On both devices, you can use these to control your mixer levels but you can also assign them to other controls of your choice.
There are a few more buttons and transport controls differences, sort of, but they are pretty insignificant so I won’t waste space for that. They work on both keyboards as they work with most keyboards.
How all the buttons and knobs are positioned on the keyboard may not be something you really pay attention to, but I think that comfort and ergonomics are quite important.
The major difference between the Impulse 49 and the MPK 249 in terms of layout is the drum pads section.
You’ll notice that on the MPK the pads are somewhat in the middle area of the keyboard while on the Impulse are on the right edge.
If you are going to play around with drums to find that ideal pattern and you end up spending a lot of time on the pads, that middle ground position will be more comfortable and will not require you to twist to the right.
It’s not really a big deal but it can become if you find yourself in weird positions for long periods of time.
On the flip side, I like the positioning of the Pitch and Mod wheels on the Impulse because they are right next to keys as opposed to above like on the MPK.
This allows you to rest your arm on the desk or on the edge of the keyboard as opposed to keeping your hand in the air to avoid hitting keys.
Thank being said, the MPK uses most of the space that it can very efficiently, making it more compact than its competitor while still having twice the amount of drum pads.
Like with most MIDI keyboards, these come with a few things in the box, software wise starting with Ableton Live Lite, which both include.
If you are new to music making, Ableton Live is a DAW (digital audio workstation). It’s your main software where you create your music. Inside of it you can load samples and various plugins and lay out your musical ideas.
The version included is a limited version of the Live software so if you are serious about your music you’ll probably still need to buy a complete version of it or maybe a totally different DAW.
I would suggest trying a few of them before making a purchase decision, most of them have free trials so go for it.
Back to our keyboards, alongside with the DAW, both include other things as well.
The Impulse also includes Bass Station, an analog bass synth and XLN Audio’s Addictive Keys, a very nice piano oriented plugin and you also get a 4GB sample pack from Loopmasters.

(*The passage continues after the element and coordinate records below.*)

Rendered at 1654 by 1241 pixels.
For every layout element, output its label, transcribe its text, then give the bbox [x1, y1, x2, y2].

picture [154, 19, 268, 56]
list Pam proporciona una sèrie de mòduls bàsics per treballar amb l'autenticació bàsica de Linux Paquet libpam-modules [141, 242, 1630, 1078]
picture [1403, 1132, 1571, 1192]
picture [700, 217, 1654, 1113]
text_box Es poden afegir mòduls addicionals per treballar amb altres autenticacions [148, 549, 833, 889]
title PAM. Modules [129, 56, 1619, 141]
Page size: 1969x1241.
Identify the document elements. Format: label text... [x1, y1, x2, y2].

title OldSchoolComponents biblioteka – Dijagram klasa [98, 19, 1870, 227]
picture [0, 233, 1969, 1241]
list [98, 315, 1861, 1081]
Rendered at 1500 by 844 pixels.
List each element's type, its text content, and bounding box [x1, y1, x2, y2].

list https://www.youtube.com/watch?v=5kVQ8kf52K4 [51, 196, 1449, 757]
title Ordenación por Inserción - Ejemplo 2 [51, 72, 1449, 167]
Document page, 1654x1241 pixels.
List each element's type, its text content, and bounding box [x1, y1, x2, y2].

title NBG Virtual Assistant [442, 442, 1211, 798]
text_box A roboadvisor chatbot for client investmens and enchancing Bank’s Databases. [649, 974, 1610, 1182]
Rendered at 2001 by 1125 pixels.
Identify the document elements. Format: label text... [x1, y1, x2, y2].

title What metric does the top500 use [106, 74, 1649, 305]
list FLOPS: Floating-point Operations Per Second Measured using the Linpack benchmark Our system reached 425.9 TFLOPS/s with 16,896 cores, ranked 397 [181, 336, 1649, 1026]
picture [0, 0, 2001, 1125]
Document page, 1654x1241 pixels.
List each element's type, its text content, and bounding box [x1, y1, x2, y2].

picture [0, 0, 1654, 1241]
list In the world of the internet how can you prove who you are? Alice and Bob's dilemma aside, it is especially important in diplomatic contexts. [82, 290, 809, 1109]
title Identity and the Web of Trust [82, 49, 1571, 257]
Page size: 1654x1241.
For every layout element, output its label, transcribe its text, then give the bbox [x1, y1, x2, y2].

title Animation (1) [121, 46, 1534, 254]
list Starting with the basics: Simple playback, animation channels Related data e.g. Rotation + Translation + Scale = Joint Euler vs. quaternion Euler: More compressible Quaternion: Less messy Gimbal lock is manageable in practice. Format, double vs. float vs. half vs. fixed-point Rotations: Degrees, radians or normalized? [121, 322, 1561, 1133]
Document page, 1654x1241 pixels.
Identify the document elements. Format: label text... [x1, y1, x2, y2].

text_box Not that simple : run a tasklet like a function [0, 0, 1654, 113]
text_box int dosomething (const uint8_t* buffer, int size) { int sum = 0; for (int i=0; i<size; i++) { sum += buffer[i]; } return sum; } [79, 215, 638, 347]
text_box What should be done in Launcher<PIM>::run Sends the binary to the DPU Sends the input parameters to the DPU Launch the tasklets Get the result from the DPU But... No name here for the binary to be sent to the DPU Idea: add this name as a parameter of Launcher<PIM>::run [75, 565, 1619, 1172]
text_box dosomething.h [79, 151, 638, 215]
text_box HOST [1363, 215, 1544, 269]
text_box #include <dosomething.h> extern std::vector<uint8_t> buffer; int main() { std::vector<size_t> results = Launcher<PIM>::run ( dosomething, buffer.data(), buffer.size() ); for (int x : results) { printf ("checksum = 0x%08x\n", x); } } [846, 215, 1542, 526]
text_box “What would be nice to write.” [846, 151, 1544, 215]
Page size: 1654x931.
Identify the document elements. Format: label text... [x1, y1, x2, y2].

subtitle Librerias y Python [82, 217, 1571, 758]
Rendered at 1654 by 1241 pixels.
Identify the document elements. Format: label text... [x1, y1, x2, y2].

The MPK249 comes with MPC Essentials a groove oriented software that can be used both standalone or in your DAW, Hybrid 3, an analog synth that allows you to create your own sounds if you’re going to get into some sound design and also SONiVOX Twist, another very nice synth plugin.
Overall, I like the MPK software package more but the thing to keep in mind is that you’ll still end up spending probably a lot more than you really need to on other software, sample packs and so on, so I would say don’t get too hung up on software when you intend to buy a keyboard.
In many ways, these are very similar keyboards. The thing is, so do are most of them on the market these days. What it boils down to is what features are you actually going to use.
A lot of people just care to have some keys, maybe some pads. If that sounds like you maybe both options are overkill.
If you want to have a bit of everything, the Impulse is a good option for you. But if you want the best package of features with probably the best drum pads on the market today, then the Akai MPK249 is the way to go.